First-generation molecular breeding tools like MABC may not suffice to meet the rate of improvement that is currently expected from crop breeding. In view of this, we recently recommended sequence-based breeding (SBB) strategy for enhancing genetic gains in breeding (Varshney et al. 2019). The SBB strategy is applicable not only legumes but across a wide range of crop species. Unlike MAS/MABC, SBB strategy seeks constant population improvement and reaps benefits offered by current genomic technologies. It is proposed that founder parents/germplasm should be sequenced at considerable depth and based on the availability of phenotypic records in such panel, methods like GWAS should assess individuals with higher number of favorable alleles. This should accompany crossing among the superior genotypes to generate large-size segregating populations. Further selection of the genotypes from the breeding scheme should be based on the GEBVs obtained through GS models trained from data on founder parents/germplasm. The high-performing individuals thus identified can be directly released as a variety or should serve as raw material to commence next breeding cycle. Earlier, Poland (2015) also called for greater investments on plant breeding programs in order to understand the genome dynamics under selection in breeding programs. Integrating genomic resources with practical breeding programs will greatly leverage functional genomics and help to bridge the genotype–phenotype gap (Fig. 1).

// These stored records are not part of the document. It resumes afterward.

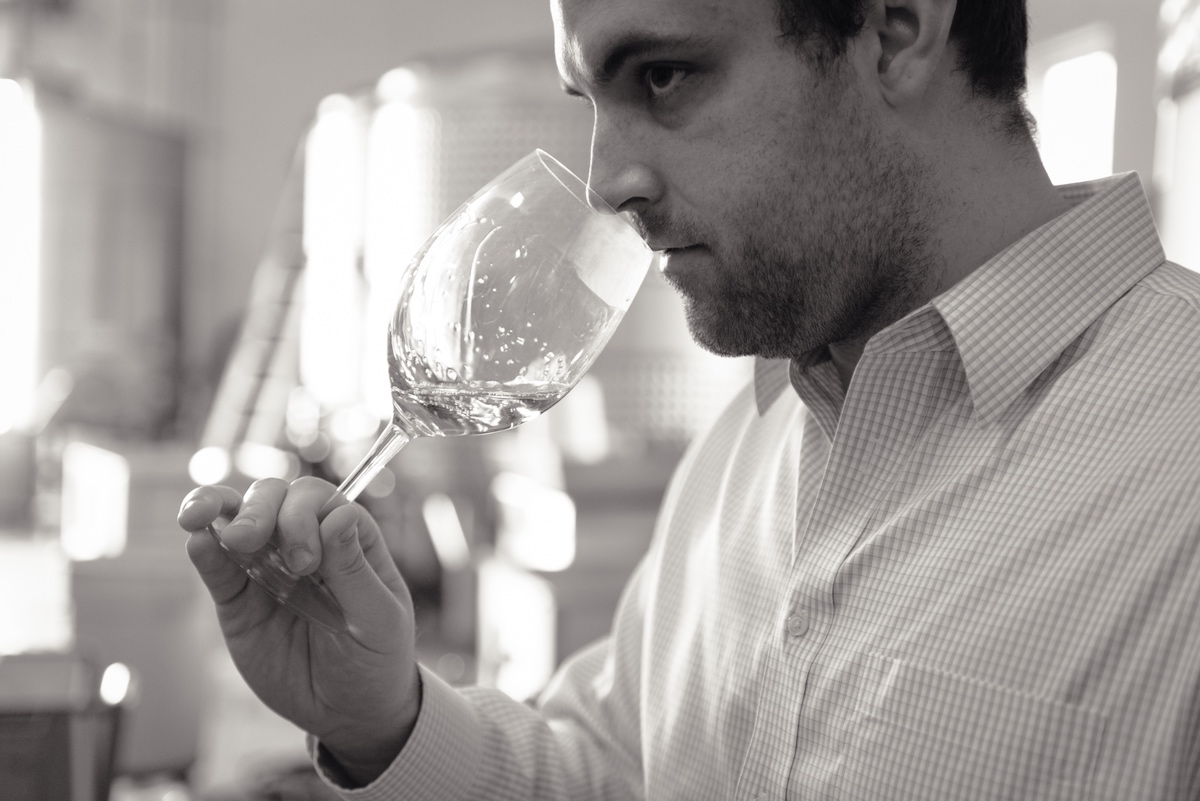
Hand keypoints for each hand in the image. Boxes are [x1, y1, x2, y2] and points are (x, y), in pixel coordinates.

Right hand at [178, 476, 419, 784]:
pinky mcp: (239, 600)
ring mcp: (269, 568)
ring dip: (219, 508)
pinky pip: (217, 567)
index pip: (320, 501)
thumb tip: (338, 518)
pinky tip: (195, 539)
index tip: (308, 563)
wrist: (348, 712)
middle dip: (260, 509)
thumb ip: (355, 571)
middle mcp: (306, 543)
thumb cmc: (377, 658)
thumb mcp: (379, 620)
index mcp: (348, 539)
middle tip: (252, 540)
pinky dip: (204, 549)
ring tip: (199, 517)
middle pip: (276, 497)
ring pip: (239, 517)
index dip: (306, 518)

Rapid varietal replacement systems for climate adaptation

Once improved cultivars are developed through genomic-assisted breeding and RGT technologies, their efficient dissemination to small-holder and marginal farmers will be crucial to replace obsolete varieties at farmers’ field. This rapid varietal turnover in turn will contribute to climate adaptation (Atlin et al. 2017). Pigeonpea has witnessed a slow rate of varietal turnover. For example, in India few years ago nearly 70% of indented breeder seed was of pigeonpea varieties which were released over 20–30 years ago (Chauhan et al. 2016). Low varietal replacement rate (VRR) is one of key reasons that have contributed to yield stagnation in pigeonpea. Though older pigeonpea varieties like NA 1, Asha and UPAS 120 still remain among the most sought-after in terms of BS indent in India, new government initiatives like withdrawal of seed subsidies for obsolete varieties have helped in strengthening the national seed systems to ensure cultivation of new cultivars along with continuous replacement of older varieties. This rising trend becomes evident from the latest indent for breeder seed of pigeonpea (2019–2020) where more than 50% of the indented seed quantity is shared by the varieties released over the last 10 years (https://seednet.gov.in/). Accordingly, seed (SRR) and varietal replacement rate (VRR) of pigeonpea has also shown an increasing trend over the last decade (Chauhan et al. 2016). As underscored by Atlin et al. (2017), rapid adoption of the crop cultivars bred in the current climates by the farmers depends heavily on coordination between the breeding programs and the seed systems.

Conclusions

Highly nutritious and stress-tolerant crops like pigeonpea are important in view of increasing need for sustainable food production systems in changing climate (Khoury et al. 2015). Improvement in current breeding efficiency is needed to achieve stable increase in pigeonpea productivity. Innovative breeding designs supported with appropriate genomic technologies will play crucial role in modernization of the breeding programs. The hybrid pigeonpea breeding will also be greatly benefitted by current genomic advances that broaden our understanding of the male sterility and fertility restoration system. In a crop like pigeonpea that shows considerable maturity generation with photoperiod sensitivity, reducing the length of crop breeding cycle in combination with improved selection intensity holds the key to improve genetic gains accrued from breeding program. We opine that the GS models and SB protocols will contribute significantly to this end. Equally important will be to invest on strengthening germplasm collection programs and seed delivery systems.